PUBLIC SPACE. BETWEEN THE NEED FOR GENERALITY AND THE SEARCH OF PROXIMITY

introduction

Marco Burrascano

In recent decades, the generation of public space has left its infrastructural character, moving from a denotative to a connotative function: from being the definition of a base for urban life in cities to the representation of specific themes; urban open spaces have lost their characteristics of generality and replicability, typical of the 19th-century city, substituting them with originality and figurativeness. Public space has changed along with its city, adapting to the uncertainty of the contemporary urban space and often trying to adjust through isolated, heterogeneous and creative solutions outside planning processes. Generally, a clear separation can be seen between urban planning and public space identity, unlike the urban planning tradition of industrial-age European cities, where open space elements were an integral and determinant part of urban plans.
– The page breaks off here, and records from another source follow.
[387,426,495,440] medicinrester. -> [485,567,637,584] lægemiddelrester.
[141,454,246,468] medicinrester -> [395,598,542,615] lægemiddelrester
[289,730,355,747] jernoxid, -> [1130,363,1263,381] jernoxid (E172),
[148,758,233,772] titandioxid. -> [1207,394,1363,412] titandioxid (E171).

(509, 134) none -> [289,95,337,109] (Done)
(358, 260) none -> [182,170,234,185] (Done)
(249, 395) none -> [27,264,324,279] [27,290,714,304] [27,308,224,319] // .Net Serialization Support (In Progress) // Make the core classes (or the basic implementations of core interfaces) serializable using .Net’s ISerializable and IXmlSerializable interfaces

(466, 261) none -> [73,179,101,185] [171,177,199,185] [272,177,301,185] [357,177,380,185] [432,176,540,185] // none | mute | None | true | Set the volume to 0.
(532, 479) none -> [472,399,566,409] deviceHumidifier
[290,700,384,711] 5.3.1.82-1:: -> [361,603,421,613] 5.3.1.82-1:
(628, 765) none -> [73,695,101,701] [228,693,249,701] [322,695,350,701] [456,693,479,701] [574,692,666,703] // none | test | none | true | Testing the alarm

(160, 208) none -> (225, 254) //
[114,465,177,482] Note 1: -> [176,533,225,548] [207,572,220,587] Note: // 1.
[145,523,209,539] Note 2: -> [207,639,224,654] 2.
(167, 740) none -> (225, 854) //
Still today, it is easy to recognize Paris, London, Lisbon, Barcelona, Berlin or other cities, thanks to a generic photograph of a street or a square: this is thanks to the treatment of the public space and the building façades.
That urban model already included vehicular traffic, yet in a minimal share: there was a substantial vision of pedestrians as protagonists of the public space. Hence, the rise of urban planning corresponds to a definition of public space as a set of streets, squares and enclosed gardens, with great care for technological systems.